(REQUIREMENT): Show the lines below that contain the string "которая".

(EXERCISE INPUTS):

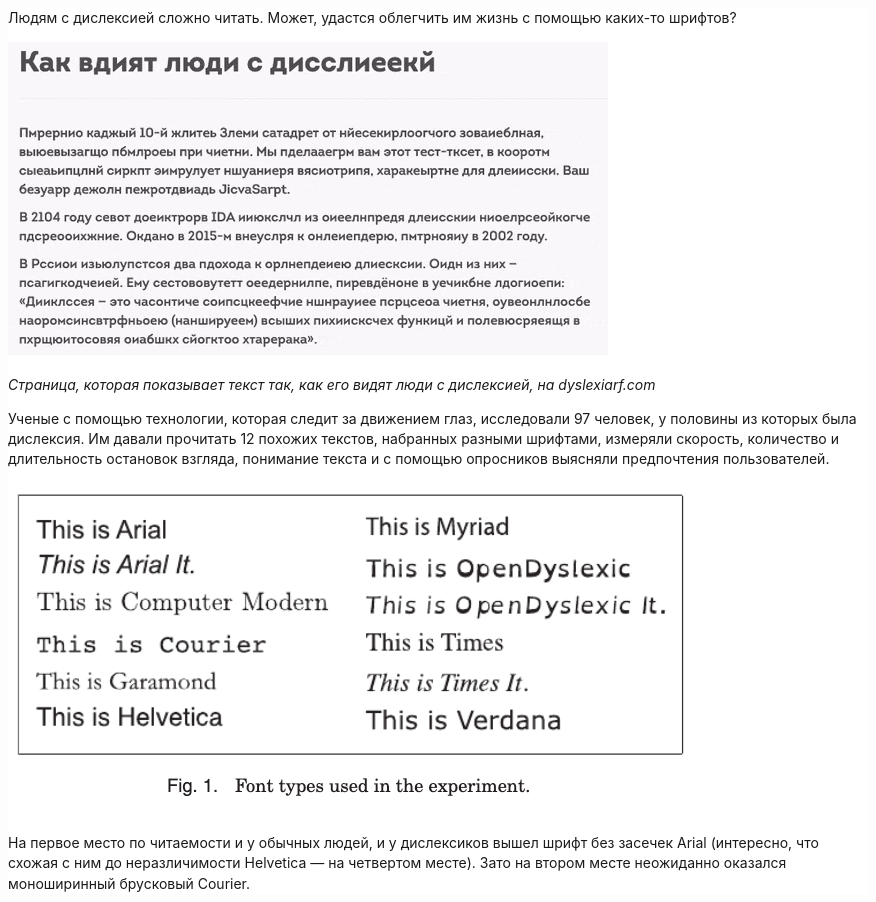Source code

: Людям с дислексией сложно читать. Может, удастся облегчить им жизнь с помощью каких-то шрифтов?

![Страница, которая показывает текст так, как его видят люди с дислексией, на dyslexiarf.com](/frontend/2020-05-04-fonts-in-web-development/5.gif)

_Страница, которая показывает текст так, как его видят люди с дислексией, на dyslexiarf.com_

Ученые с помощью технологии, которая следит за движением глаз, исследовали 97 человек, у половины из которых была дислексия. Им давали прочитать 12 похожих текстов, набранных разными шрифтами, измеряли скорость, количество и длительность остановок взгляда, понимание текста и с помощью опросников выясняли предпочтения пользователей.

![](/frontend/2020-05-04-fonts-in-web-development/6.png)

На первое место по читаемости и у обычных людей, и у дислексиков вышел шрифт без засечек Arial (интересно, что схожая с ним до неразличимости Helvetica — на четвертом месте). Зато на втором месте неожиданно оказался моноширинный брусковый Courier.
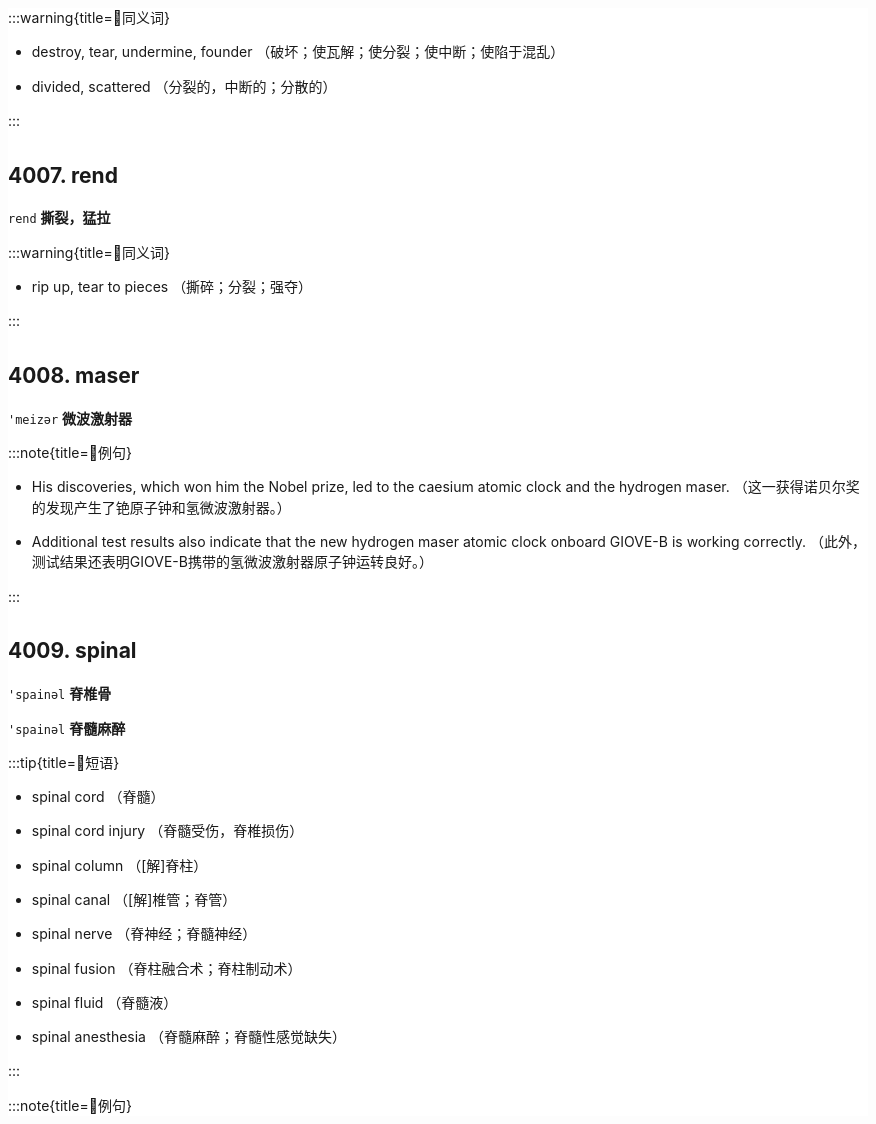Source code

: :::warning{title=🤔同义词}

- destroy, tear, undermine, founder （破坏；使瓦解；使分裂；使中断；使陷于混乱）

- divided, scattered （分裂的，中断的；分散的）

:::


## 4007. rend

`rend`  **撕裂，猛拉**

:::warning{title=🤔同义词}

- rip up, tear to pieces （撕碎；分裂；强夺）

:::


## 4008. maser

`'meizər`  **微波激射器**

:::note{title=🎤例句}

- His discoveries, which won him the Nobel prize, led to the caesium atomic clock and the hydrogen maser. （这一获得诺贝尔奖的发现产生了铯原子钟和氢微波激射器。）

- Additional test results also indicate that the new hydrogen maser atomic clock onboard GIOVE-B is working correctly. （此外，测试结果还表明GIOVE-B携带的氢微波激射器原子钟运转良好。）

:::

## 4009. spinal

`'spainəl`  **脊椎骨**

`'spainəl`  **脊髓麻醉**

:::tip{title=🤩短语}

- spinal cord （脊髓）

- spinal cord injury （脊髓受伤，脊椎损伤）

- spinal column （[解]脊柱）

- spinal canal （[解]椎管；脊管）

- spinal nerve （脊神经；脊髓神经）

- spinal fusion （脊柱融合术；脊柱制动术）

- spinal fluid （脊髓液）

- spinal anesthesia （脊髓麻醉；脊髓性感觉缺失）

:::

:::note{title=🎤例句}
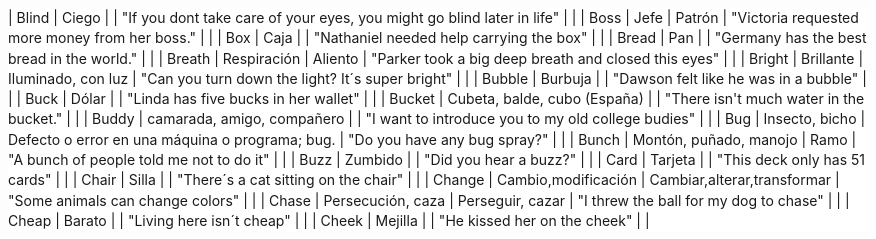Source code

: | Blind        | Ciego                                       |                                                      | "If you dont take care of your eyes, you might go blind later in life"         |                                                                                                       |
| Boss         | Jefe                                        | Patrón                                               | "Victoria requested more money from her boss."                                 |                                                                                                       |
| Box          | Caja                                        |                                                      | "Nathaniel needed help carrying the box"                                       |                                                                                                       |
| Bread        | Pan                                         |                                                      | "Germany has the best bread in the world."                                     |                                                                                                       |
| Breath       | Respiración                                 | Aliento                                              | "Parker took a big deep breath and closed this eyes"                           |                                                                                                       |
| Bright       | Brillante                                   | Iluminado, con luz                                   | "Can you turn down the light? It´s super bright"                               |                                                                                                       |
| Bubble       | Burbuja                                     |                                                      | "Dawson felt like he was in a bubble"                                          |                                                                                                       |
| Buck         | Dólar                                       |                                                      | "Linda has five bucks in her wallet"                                           |                                                                                                       |
| Bucket       | Cubeta, balde, cubo (España)                |                                                      | "There isn't much water in the bucket."                                        |                                                                                                       |
| Buddy        | camarada, amigo, compañero                  |                                                      | "I want to introduce you to my old college budies"                             |                                                                                                       |
| Bug          | Insecto, bicho                              | Defecto o error en una máquina o programa; bug.      | "Do you have any bug spray?"                                                   |                                                                                                       |
| Bunch        | Montón, puñado, manojo                      | Ramo                                                 | "A bunch of people told me not to do it"                                       |                                                                                                       |
| Buzz         | Zumbido                                     |                                                      | "Did you hear  a buzz?"                                                        |                                                                                                       |
| Card         | Tarjeta                                     |                                                      | "This deck only has 51 cards"                                                  |                                                                                                       |
| Chair        | Silla                                       |                                                      | "There´s a cat sitting on the chair"                                           |                                                                                                       |
| Change       | Cambio,modificación                         | Cambiar,alterar,transformar                          | "Some animals can change colors"                                               |                                                                                                       |
| Chase        | Persecución, caza                           | Perseguir, cazar                                     | "I threw the ball for my dog to chase"                                         |                                                                                                       |
| Cheap        | Barato                                      |                                                      | "Living here isn´t cheap"                                                      |                                                                                                       |
| Cheek        | Mejilla                                     |                                                      | "He kissed her on the cheek"                                                   |                                                                                                       |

(SOLUTION FOR THIS PROBLEM):
![Страница, которая показывает текст так, как его видят люди с дислексией, на dyslexiarf.com](/frontend/2020-05-04-fonts-in-web-development/5.gif)
_Страница, которая показывает текст так, как его видят люди с дислексией, на dyslexiarf.com_
Ученые с помощью технологии, которая следит за движением глаз, исследовали 97 человек, у половины из которых была дислексия. Им давали прочитать 12 похожих текстов, набранных разными шрифтами, измеряли скорость, количество и длительность остановок взгляда, понимание текста и с помощью опросников выясняли предпочтения пользователей.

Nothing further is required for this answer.